SNA seeks a stay of the litigation in the event that the court finds that it cannot compel NTC to arbitrate any claims it may have against it, citing Kroll v. Doctor's Associates, Inc., 3 F.3d 1167, 116-17 (7th Cir. 1993) (relying upon § 3 of the FAA and Morrie Shirley Mages Foundation v. Thrifty Corp., 916 F.2d 402 (7th Cir. 1993)), for the proposition that a nonparty to an arbitration agreement can obtain a stay of litigation. However, in a subsequent case, IDS Life Ins. Co. v. Sunamerica, Inc., 103 F.3d 524, 529 (7th Cir. 1996), the Seventh Circuit referred to the Morrie Shirley Mages case in addressing a similar situation. The IDS Life court stated that "[a]lthough not expressly so limited, section 3 [of the FAA] assumes and the case law holds that the movant for a stay, in order to be entitled to a stay under the arbitration act, must be a party to the agreement to arbitrate, as must be the person sought to be stayed." The IDS Life court noted, however, that "[p]arallel proceedings, one judicial, one arbitral, are governed instead, . . ., by the normal rules for parallel-proceeding abstention." Id.

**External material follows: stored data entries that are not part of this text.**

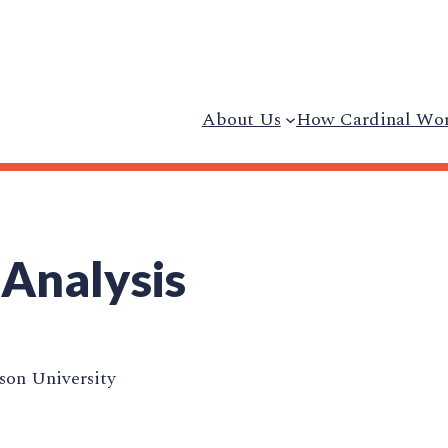
About Us
How Cardinal Wo
 Analysis
on University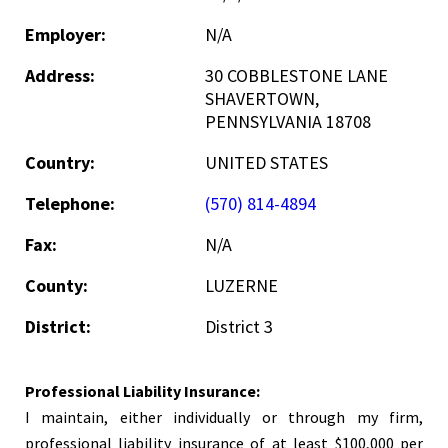
Employer:
N/A
Address:
30 COBBLESTONE LANE
SHAVERTOWN,
PENNSYLVANIA 18708
Country:
UNITED STATES
Telephone:
(570) 814-4894
Fax:
N/A
County:
LUZERNE
District:
District 3
Professional Liability Insurance:
I maintain, either individually or through my firm,
professional liability insurance of at least $100,000 per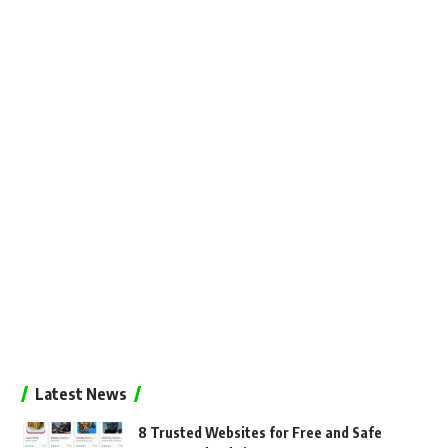
Latest News
8 Trusted Websites for Free and Safe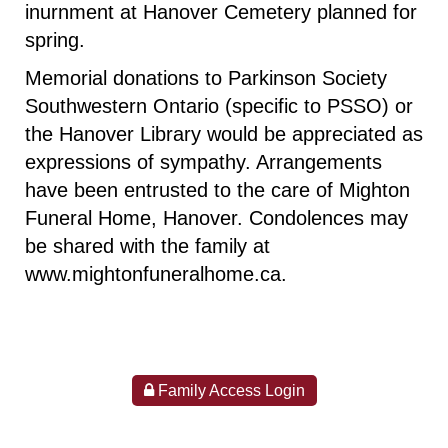
inurnment at Hanover Cemetery planned for
spring.
Memorial donations to Parkinson Society
Southwestern Ontario (specific to PSSO) or
the Hanover Library would be appreciated as
expressions of sympathy. Arrangements
have been entrusted to the care of Mighton
Funeral Home, Hanover. Condolences may
be shared with the family at
www.mightonfuneralhome.ca
.
Family Access Login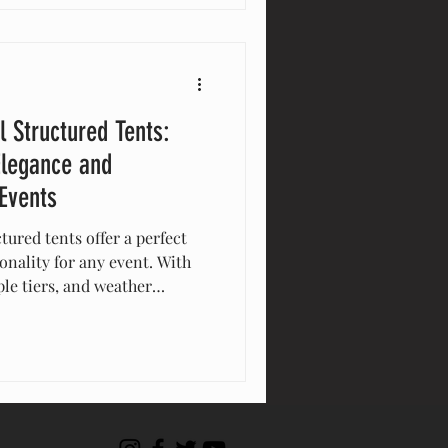
l Structured Tents:
Elegance and
 Events
tured tents offer a perfect
onality for any event. With
le tiers, and weather
e tents maximize space and
al for weddings, corporate
y enhance guest experience
lutions. Elevate your event
nts!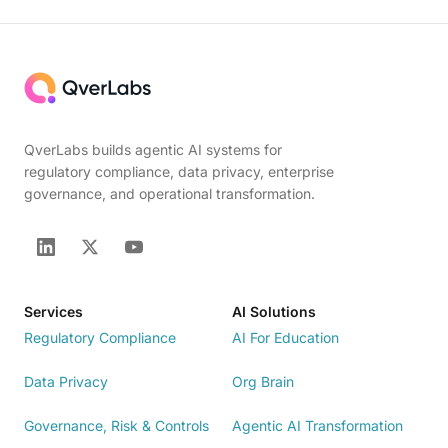
QverLabs builds agentic AI systems for
regulatory compliance, data privacy, enterprise
governance, and operational transformation.
Services
AI Solutions
Regulatory Compliance
AI For Education
Data Privacy
Org Brain
Governance, Risk & Controls
Agentic AI Transformation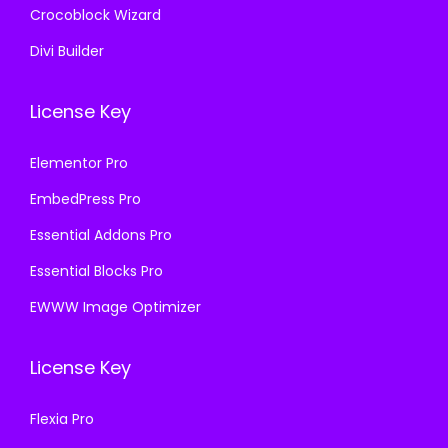
Crocoblock Wizard
Divi Builder
License Key
Elementor Pro
EmbedPress Pro
Essential Addons Pro
Essential Blocks Pro
EWWW Image Optimizer
License Key
Flexia Pro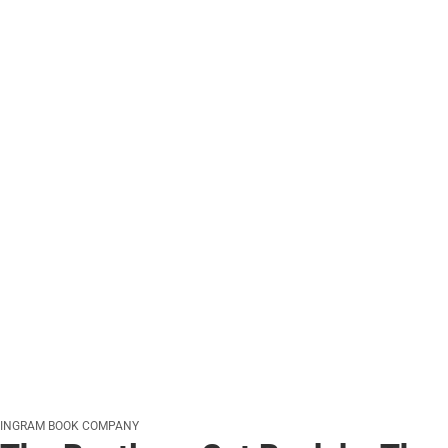
INGRAM BOOK COMPANY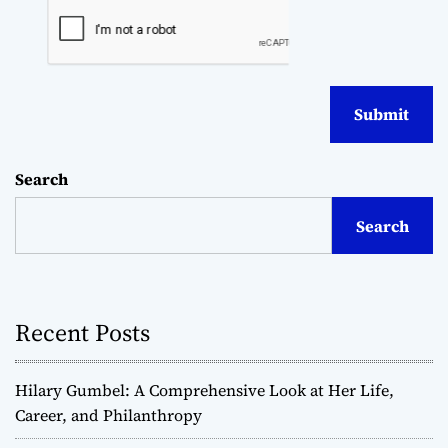
Search
Search
Recent Posts
Hilary Gumbel: A Comprehensive Look at Her Life,
Career, and Philanthropy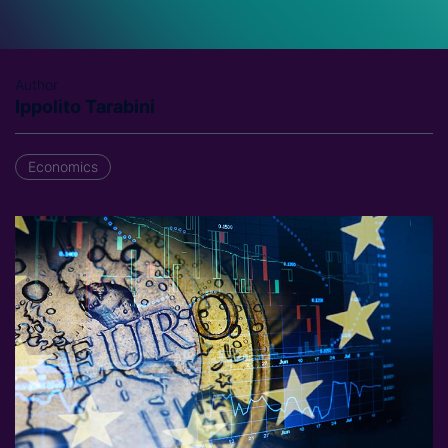
Author
Ippolito Tarabini
Economics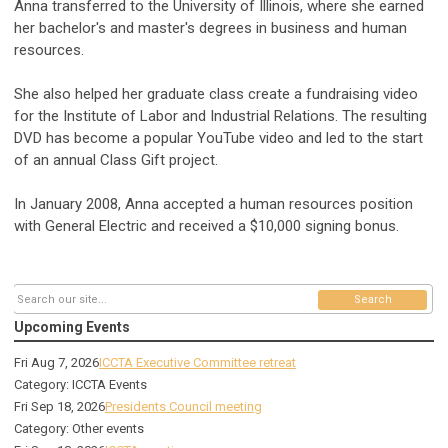
Anna transferred to the University of Illinois, where she earned
her bachelor's and master's degrees in business and human
resources.
She also helped her graduate class create a fundraising video
for the Institute of Labor and Industrial Relations. The resulting
DVD has become a popular YouTube video and led to the start
of an annual Class Gift project.
In January 2008, Anna accepted a human resources position
with General Electric and received a $10,000 signing bonus.
Search
Upcoming Events
Fri Aug 7, 2026
ICCTA Executive Committee retreat
Category: ICCTA Events
Fri Sep 18, 2026
Presidents Council meeting
Category: Other events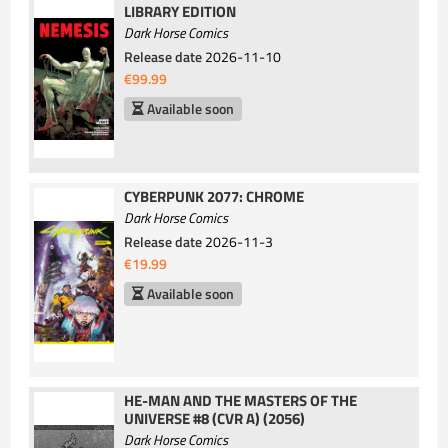
LIBRARY EDITION
Dark Horse Comics
Release date
2026-11-10
€99.99
Available soon
CYBERPUNK 2077: CHROME
Dark Horse Comics
Release date
2026-11-3
€19.99
Available soon
HE-MAN AND THE MASTERS OF THE
UNIVERSE #8 (CVR A) (2056)
Dark Horse Comics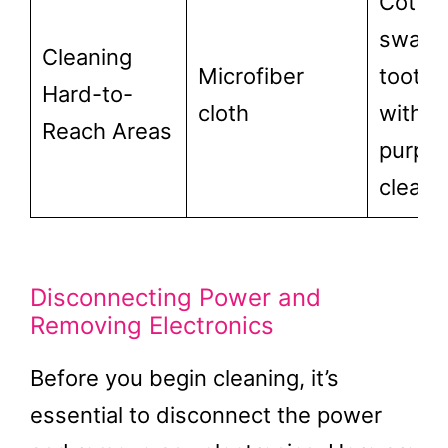
Cotto
swabs
Cleaning
Microfiber
toothb
Hard-to-
cloth
with al
Reach Areas
purpo
cleane
Disconnecting Power and
Removing Electronics
Before you begin cleaning, it’s
essential to disconnect the power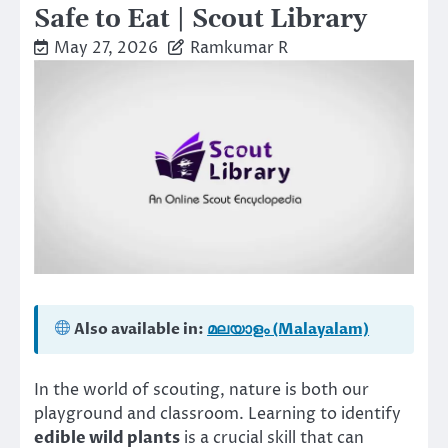
Safe to Eat | Scout Library
May 27, 2026
Ramkumar R
Also available in:
മലയാളം (Malayalam)
In the world of scouting, nature is both our
playground and classroom. Learning to identify
edible wild plants
is a crucial skill that can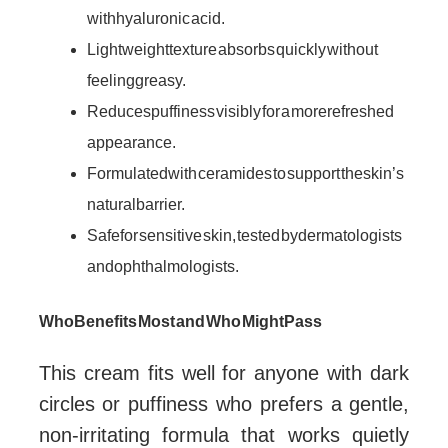
with hyaluronic acid.
Lightweight texture absorbs quickly without
feeling greasy.
Reduces puffiness visibly for a more refreshed
appearance.
Formulated with ceramides to support the skin’s
natural barrier.
Safe for sensitive skin, tested by dermatologists
and ophthalmologists.
Who Benefits Most and Who Might Pass
This cream fits well for anyone with dark
circles or puffiness who prefers a gentle,
non-irritating formula that works quietly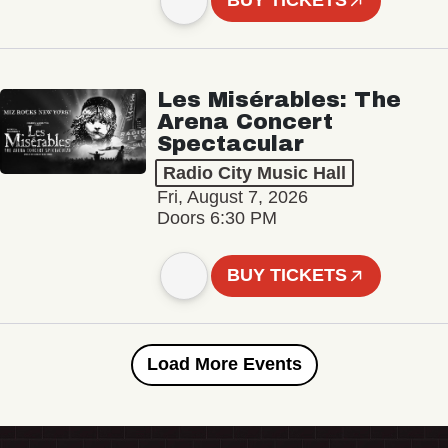
BUY TICKETS
Les Misérables: The
Arena Concert
Spectacular
Radio City Music Hall
Fri, August 7, 2026
Doors 6:30 PM
BUY TICKETS
Load More Events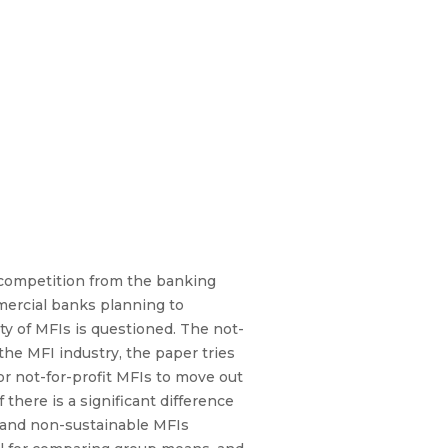
 competition from the banking
mercial banks planning to
ty of MFIs is questioned. The not-
the MFI industry, the paper tries
or not-for-profit MFIs to move out
 there is a significant difference
le and non-sustainable MFIs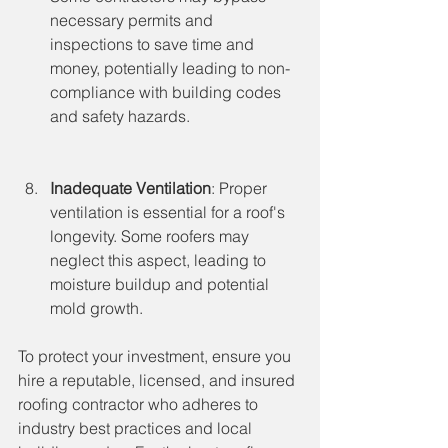
necessary permits and 
inspections to save time and 
money, potentially leading to non-
compliance with building codes 
and safety hazards.
Inadequate Ventilation
: Proper 
ventilation is essential for a roof's 
longevity. Some roofers may 
neglect this aspect, leading to 
moisture buildup and potential 
mold growth.
To protect your investment, ensure you 
hire a reputable, licensed, and insured 
roofing contractor who adheres to 
industry best practices and local 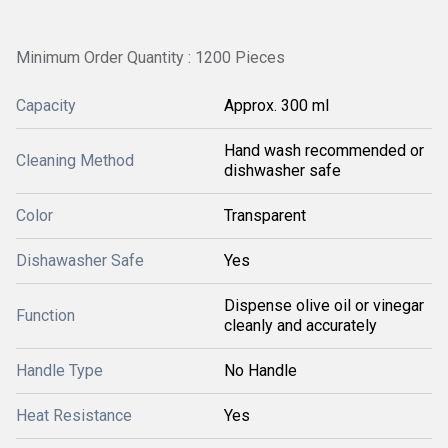
Minimum Order Quantity : 1200 Pieces
Capacity
Approx. 300 ml
Hand wash recommended or
Cleaning Method
dishwasher safe
Color
Transparent
Dishawasher Safe
Yes
Dispense olive oil or vinegar
Function
cleanly and accurately
Handle Type
No Handle
Heat Resistance
Yes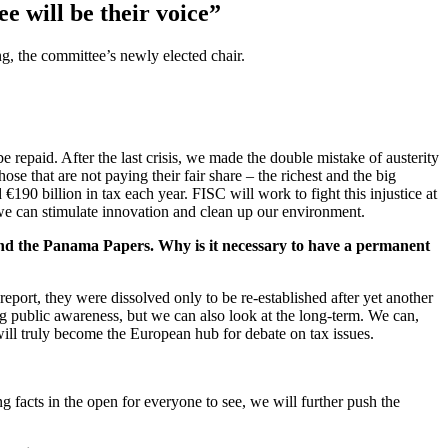
 will be their voice”
, the committee’s newly elected chair.
e repaid. After the last crisis, we made the double mistake of austerity
ose that are not paying their fair share – the richest and the big
€190 billion in tax each year. FISC will work to fight this injustice at
 we can stimulate innovation and clean up our environment.
 and the Panama Papers. Why is it necessary to have a permanent
eport, they were dissolved only to be re-established after yet another
ng public awareness, but we can also look at the long-term. We can,
will truly become the European hub for debate on tax issues.
 facts in the open for everyone to see, we will further push the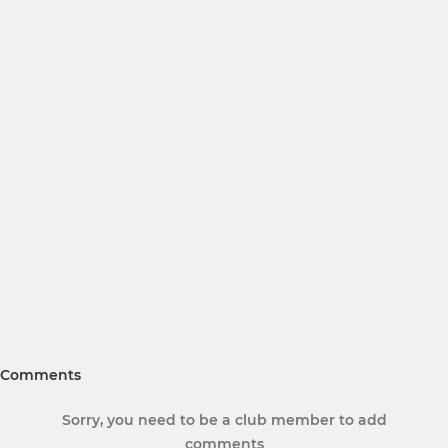
Comments
Sorry, you need to be a club member to add
comments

NTC again fails to address the issue of the stay as to SNA, and thus has forfeited any opposition to it. See Cotter, 04 C 1794, 2006 WL 218161, at *17 n. 11.
SNA is not a signatory to the Agreement and thus, may not seek a stay under § 3 of the FAA. However, SNA argues generally that resolution of any claim against SNA could have preclusive effect in an arbitration proceeding against Sankyo because Sankyo, as a shareholder of SNA, could be deemed to be in privity with SNA for purposes of collateral estoppel. As such, allowing the claims against SNA to be litigated in court would, according to SNA, undermine the parties' agreement to arbitrate their disputes. Allied Van Lines, Inc. v. Orth Van and Storage, Inc., 04 C 6004, 2005 WL 1563111, at *3 (N.D. Ill. June 3, 2005) (noting the court's inherent power "`to control the disposition of the causes on its docket with economy of time and effort for itself, for counsel, and for litigants'" and concluding that "[a] stay may be warranted `where the pending proceeding is an arbitration in which issues involved may be determined.'") (citations omitted).
SNA also argues that its conduct will likely be at issue in the arbitration proceedings because NTC has alleged that SNA was formed in the United States to divert business from NTC to Sankyo. Even if this is true, it is not clear why the litigation should be subject to a stay simply because SNA's conduct may be addressed at the arbitration.
The court finds that the possibility of subverting the arbitration agreement between the parties is a real possibility if the court were to allow the case against SNA to move forward given the likely preclusive effect of any judgment in the SNA litigation on the issues raised in the arbitration. As such, the court, in its discretion, stays the litigation against SNA. See id. (granting a stay of litigation pending arbitration against a nonsignatory to an arbitration agreement in the interests of judicial economy given the similarity of the issues, the hardship of the nonsignatory in having to defend both the litigation and the arbitration, and the lack of harm to the plaintiff.).
Conclusion
Accordingly, Sankyo and SNA's motion to compel arbitration [9-1] against NTC is granted in part and denied in part. Sankyo's motion to compel is granted. NTC should proceed to arbitration as provided in the Agreement if it wishes to pursue the claims set forth in the First Amended Complaint against Sankyo. SNA's motion to compel is denied but the motion to stay the litigation pending arbitration is granted. The clerk shall place this case on the court's suspense docket.